Wotton House, Buckinghamshire was built by Sir Richard Temple (d.1749) and completed in 1714, the year of his elevation to the peerage as Baron Cobham and appointment as Ambassador to Vienna on the King's accession in 1714. Although overshadowed by the principal family seat at Stowe, Wotton was by equal measure a family house. If the inscription is accepted, this commode is likely to have been introduced to Wotton by George Grenville (d.1770) following his marriage to Elizabeth Wyndham in 1749 - around the time that the architect Sanderson Miller was carrying out improvements to the Park in 1758.

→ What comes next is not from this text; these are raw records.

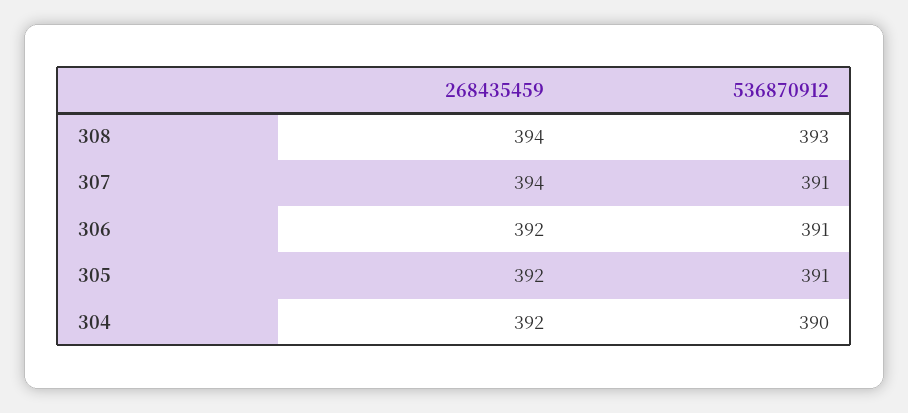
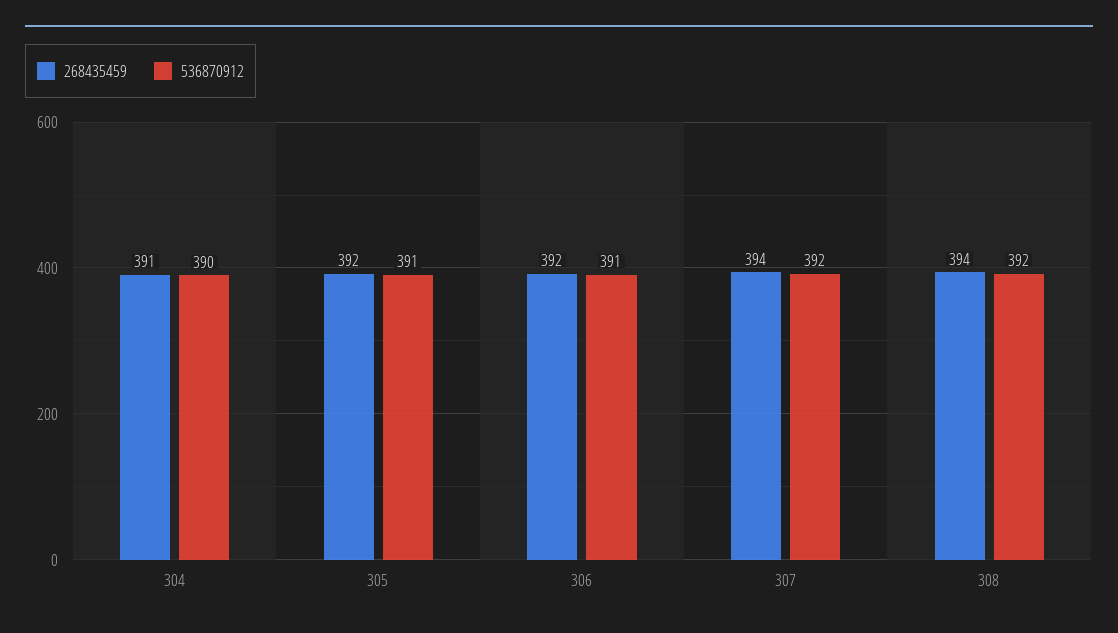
536870912, 308: 393 -> 392
536870912, 307: 391 -> 392
268435459, 304: 392 -> 391

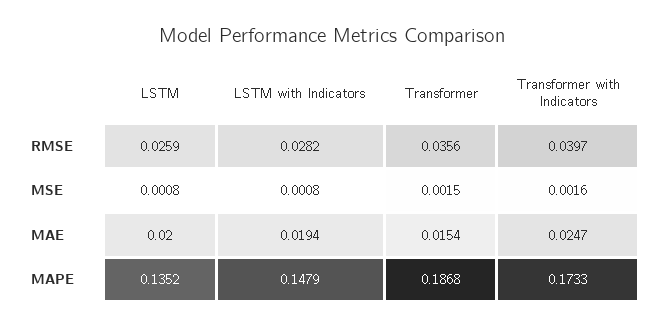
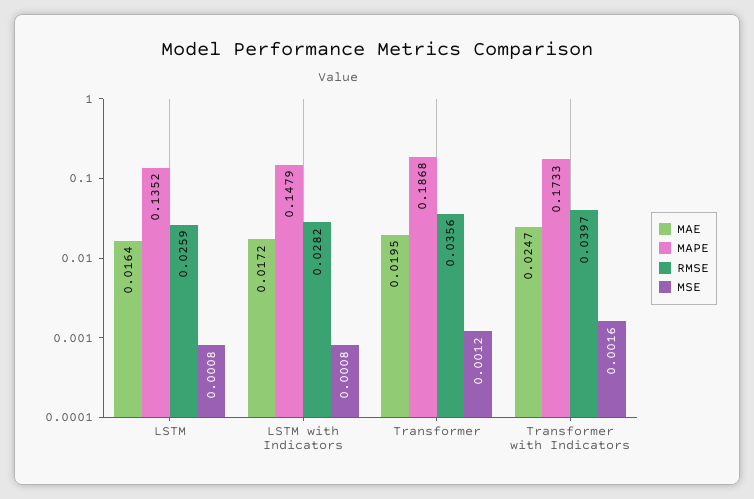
MSE, Transformer: 0.0015 -> 0.0012
MAE, LSTM: 0.02 -> 0.0164
MAE, LSTM with Indicators: 0.0194 -> 0.0172
MAE, Transformer: 0.0154 -> 0.0195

It is worth investigating the Stowe connection, as certain items from Wotton were subsequently moved and sold during the landmark thirty-seven day Stowe sale of 1848. Frustratingly catalogue descriptions are all too brief - although no less than eight lots describe 'Chest of four drawers', including lot 1605 in the 'Cobham Dressing Room' (£1.11.0 to Beard) and lot 1697 in the 'Bishop's Dressing Room' (to Ballersen for the considerable sum of £4.14.0).
The pencil inscription on the reverse of the commode may, however, equally refer to another Wotton, or indeed a family named Wotton or Wolton. The 16th Century Wotton House, near Dorking, the ancestral home of the Evelyn family since 1579 is one such possibility. Another is Wotton in Dorset, now lost, the home of the Luttrell family.